4 thoughts on “Bothwell and Fryar debate ‘parking-gate’ controversy

  1. Irienow

    Let’s settle this old school style. Clear out a parking lot and let the two of them have a demolition derby and the winner gets free parking for a year!

  2. RavenRavinoff

    I find it unbelievable that Mike Fryar has admitted to breaking the law, yet not charges have been filed. If it were you or I that was caught breaking into county property we’d be charged with a crime.

    Are Buncombe Co. commissioners above the law?

    I emailed the commissioners asking that very question. Maybe you should, too.

    The Mike Fryar Incident
    Dear Commissioners,

    My name is Sean. I am a small business owner in Asheville and have been a resident of Buncombe Co. for 13 years. I write to you today as an involved citizen with concerns regarding one of your colleagues.

    I read the Asheville Citizen-Times article detailing an incident involving Mike Fryar and was left with several disturbing questions.

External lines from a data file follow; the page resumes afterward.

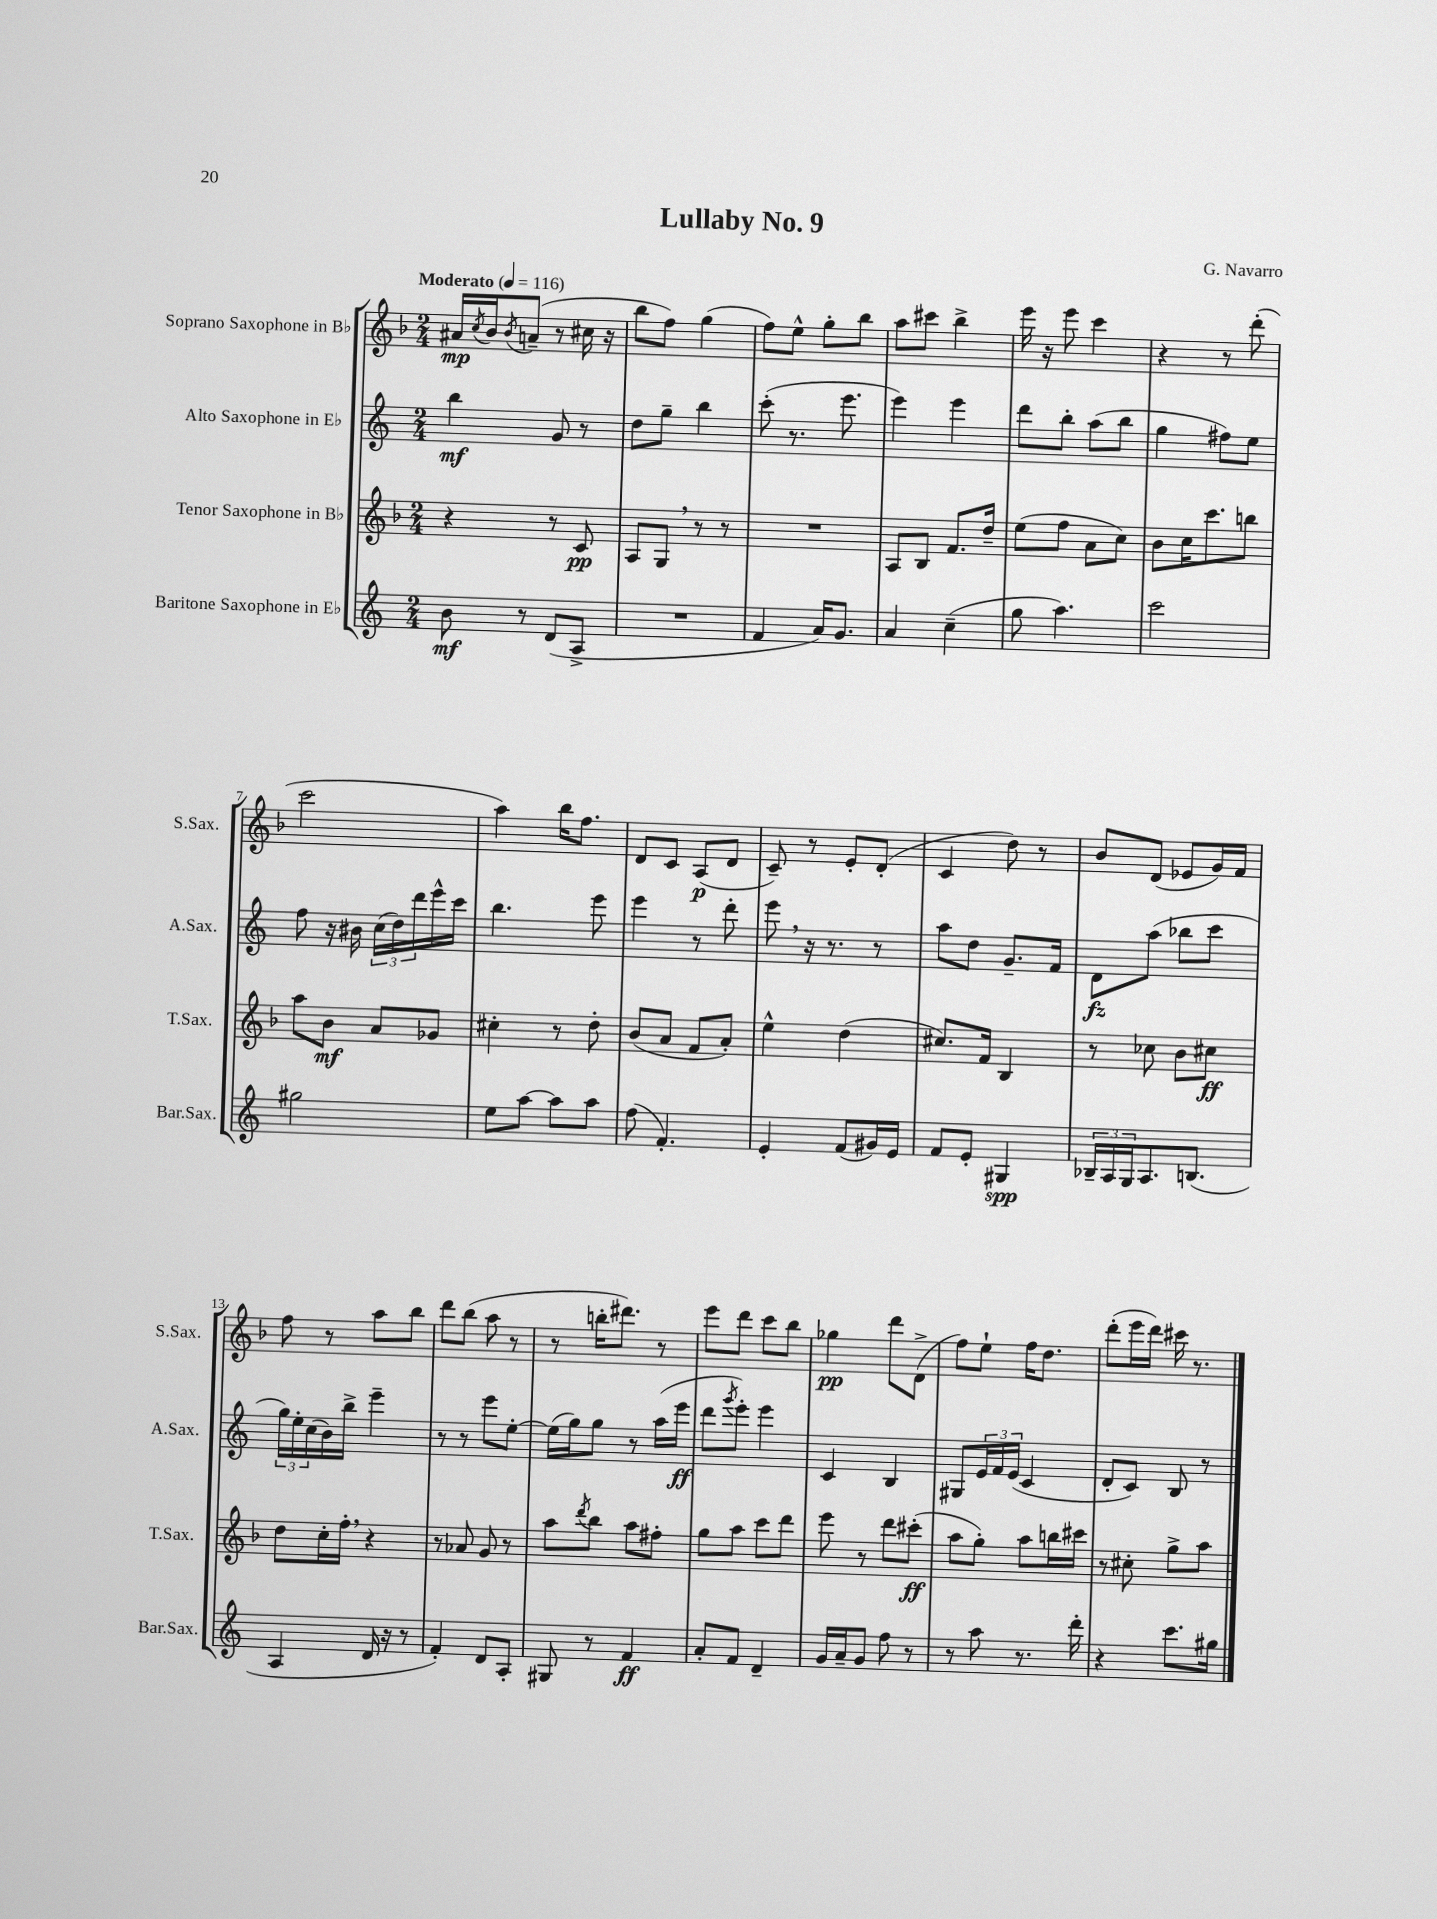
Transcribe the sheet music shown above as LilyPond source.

\header { title = "Lullaby No. 9" composer = "G. Navarro" }
<<
\new StaffGroup <<
\new Staff = "s0" \with { instrumentName = "Soprano Saxophone in Bb" shortInstrumentName = "S.Sax." } {
    \clef treble \key f \major \numericTimeSignature \time 2/4 \tempo "Moderato" 4 = 116
    ais'16\mp \acciaccatura { c''8 } bes'16 \acciaccatura { bes'8 } a'8--( r8 cis''16 r16 |
    bes''8 f''8) g''4( |
    f''8) e''8-^ g''8-. bes''8 |
    a''8 cis'''8 bes''4-> |
    e'''16 r16 e'''8 c'''4 |
    r4 r8 d'''8-.( |
    c'''2 |
    a''4) bes''16 f''8. |
    d'8 c'8 a8\p( d'8 |
    c'8--) r8 e'8-. d'8-.( |
    c'4 d''8) r8 |
    bes'8 d'8( ees'8 g'16) f'16 |
    f''8 r8 a''8 bes''8 |
    d'''8 bes''8( a''8 r8 |
    r8 b''16-. dis'''8.) r8 |
    e'''8 d'''8 c'''8 bes''8 |
    ges''4\pp d'''8 d'8->( |
    f''8) e''8-! f''16 d''8. |
    d'''8-.( e'''16 d'''16) cis'''16 r8. \bar "|." |
}
\new Staff = "s1" \with { instrumentName = "Alto Saxophone in Eb" shortInstrumentName = "A.Sax." } {
    \clef treble \key c \major \numericTimeSignature \time 2/4
    b''4\mf g'8 r8 |
    d''8 g''8-- b''4 |
    c'''8-.( r8. e'''8. |
    e'''4) e'''4 |
    d'''8 b''8-. a''8( b''8 |
    g''4 fis''8) e''8 |
    f''8 r16 bis'16 \tuplet 3/2 { c''16( d''16) d'''16 } e'''16-^ c'''16 |
    b''4. e'''8 |
    e'''4 r8 d'''8-. |
    e'''8 \breathe r16 r8. r8 |
    a''8 d''8 g'8.-- f'16 |
    d'8\fz a''8( bes''8 c'''8 |
    \tuplet 3/2 { g''16) e''16-. c''16( } b'16) b''16-> e'''4-- |
    r8 r8 e'''8 e''8~-. |
    e''16( g''16) g''8 r8 a''16( e'''16\ff |
    d'''8 \acciaccatura { g'''8 } e'''8-.) e'''4 |
    c'4 b4 |
    gis8 \tuplet 3/2 { e'16 f'16 e'16( } c'4 |
    d'8-. c'8) b8 r8 \bar "|." |
}
\new Staff = "s2" \with { instrumentName = "Tenor Saxophone in Bb" shortInstrumentName = "T.Sax." } {
    \clef treble \key f \major \numericTimeSignature \time 2/4
    r4 r8 c'8\pp |
    a8 g8 \breathe r8 r8 |
    R2 |
    a8 bes8 f'8. d''16-- |
    e''8( f''8 a'8 c''8) |
    bes'8 c''16 c'''8. b''8 |
    a''8 bes'8\mf a'8 ges'8 |
    cis''4-. r8 d''8-. |
    bes'8( a'8 f'8 a'8-.) |
    e''4-^ d''4( |
    cis''8.) f'16 bes4 |
    r8 ces''8 bes'8 cis''8\ff |
    d''8 c''16-. f''16-. \breathe r4 |
    r8 aes'8 g'8 r8 |
    a''8 \acciaccatura { d'''8 } bes''8 a''8 fis''8-. |
    g''8 a''8 c'''8 d'''8 |
    e'''8 r8 d'''8 cis'''8-.\ff( |
    a''8 g''8-.) a''8 b''16 cis'''16 |
    r8 cis''8-. g''8-> a''8 \bar "|." |
}
\new Staff = "s3" \with { instrumentName = "Baritone Saxophone in Eb" shortInstrumentName = "Bar.Sax." } {
    \clef treble \key c \major \numericTimeSignature \time 2/4
    b'8\mf r8 d'8( a8-> |
    R2 |
    f'4 a'16) g'8. |
    a'4 c''4--( |
    g''8 a''4.) |
    c'''2 |
    gis''2 |
    e''8 a''8~ a''8 a''8 |
    f''8( f'4.-.) |
    e'4-. f'8( gis'16) e'16 |
    f'8 e'8-. gis4\spp |
    \tuplet 3/2 { bes16-- a16 g16 } a8. b8.( |
    a4 d'16 r16 r8 |
    f'4-.) d'8 a8-. |
    gis8 r8 f'4\ff |
    a'8-. f'8 d'4-- |
    g'16 a'16-- g'8 f''8 r8 |
    r8 a''8 r8. d'''16-. |
    r4 c'''8. gis''16 \bar "|." |
}
>>
>>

    1) Who has the authority to open and/or close county parking lots? I would assume that a commissioner does not in fact have that authority but I defer to your knowledge and experience.

    2) If I, a resident of Buncombe Co., removed barriers to a county owned lot, would I be charged with a crime if caught? If so, what would the crime be?

    From reading the article above detailing the incident I am left with the impression that Commissioner Fryar admitted to removing the parking lot barriers by force even when told not to by the County Manager.

    Therefore, if I would have been charged with a crime for the exact actions admitted to by Mr. Fryar, why then is he not being charged with a crime?

    Are County Commissioners above the law?

    Thank you for your time and continued service to our community.

    Sincerely,

    Sean

  3. Dionysis

    Let’s see now; Bothwell lets cars already parked out saying they were backed up and the gate did not work. Fryer let people in to a paid parking area because they just “wanted to park there” and that was fine. That did not cost the city the parking fee revenue? How so?

    Bothwell is paying the lost revenue himself; Fryer apparently is making up excuses, already refuted (‘pants on fire’), and amazingly fails to see that his behavior was at least comparable to Bothwells, and apparently worse. Bothwell let the cars out to try and solve an immediate problem, Fryer claims he let people in for free (without the claimed permission) to “solve a problem”. Will he also offer to pay the city back for lost revenue? Any bets?

    It’s reasonable to state that neither should have done what they did, but Fryer seems to be at odds with the truth and evidently can not or will not be honest. There is a word forthis.

  4. thatguy

    If this is as deep as Asheville corruption goes, count yourselves lucky.